# Records shown
** Start **
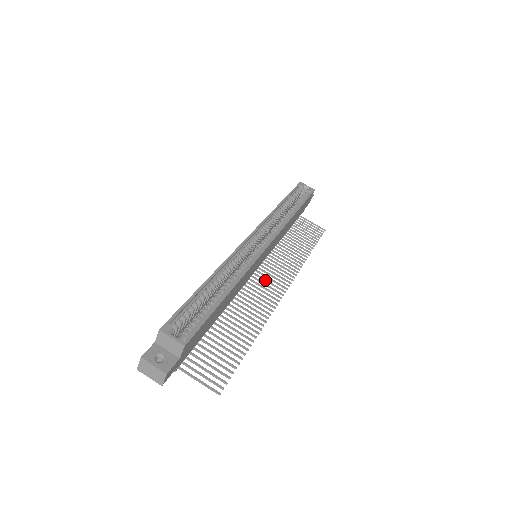
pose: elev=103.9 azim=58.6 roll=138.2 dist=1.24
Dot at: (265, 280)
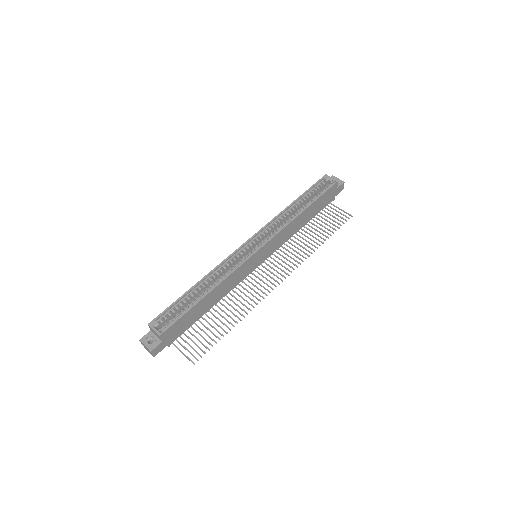
Dot at: (266, 274)
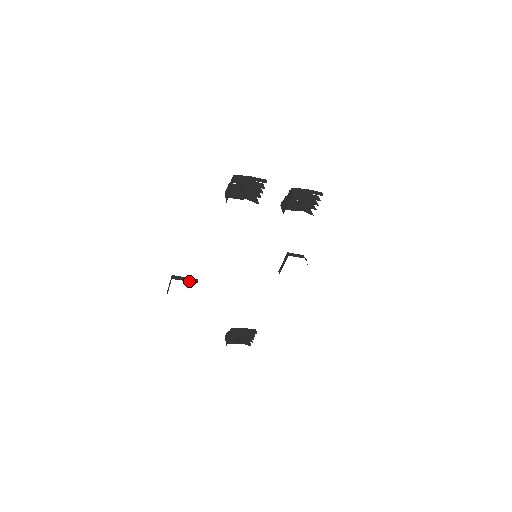
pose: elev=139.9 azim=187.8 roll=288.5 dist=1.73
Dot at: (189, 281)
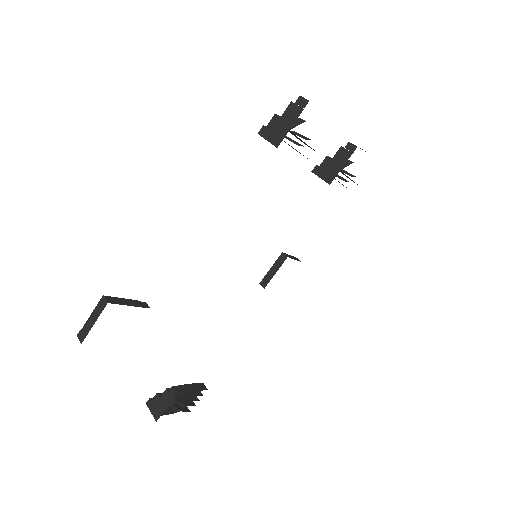
Dot at: (136, 306)
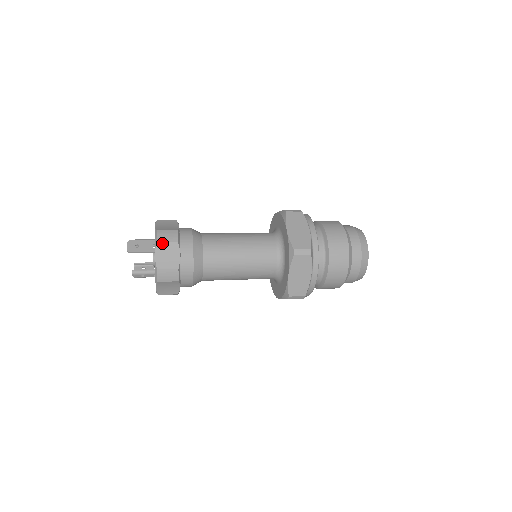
** End **
State how many of the lines above contain the string "pose", treating case as significant. Give only the number.

# Reply to the exercise
2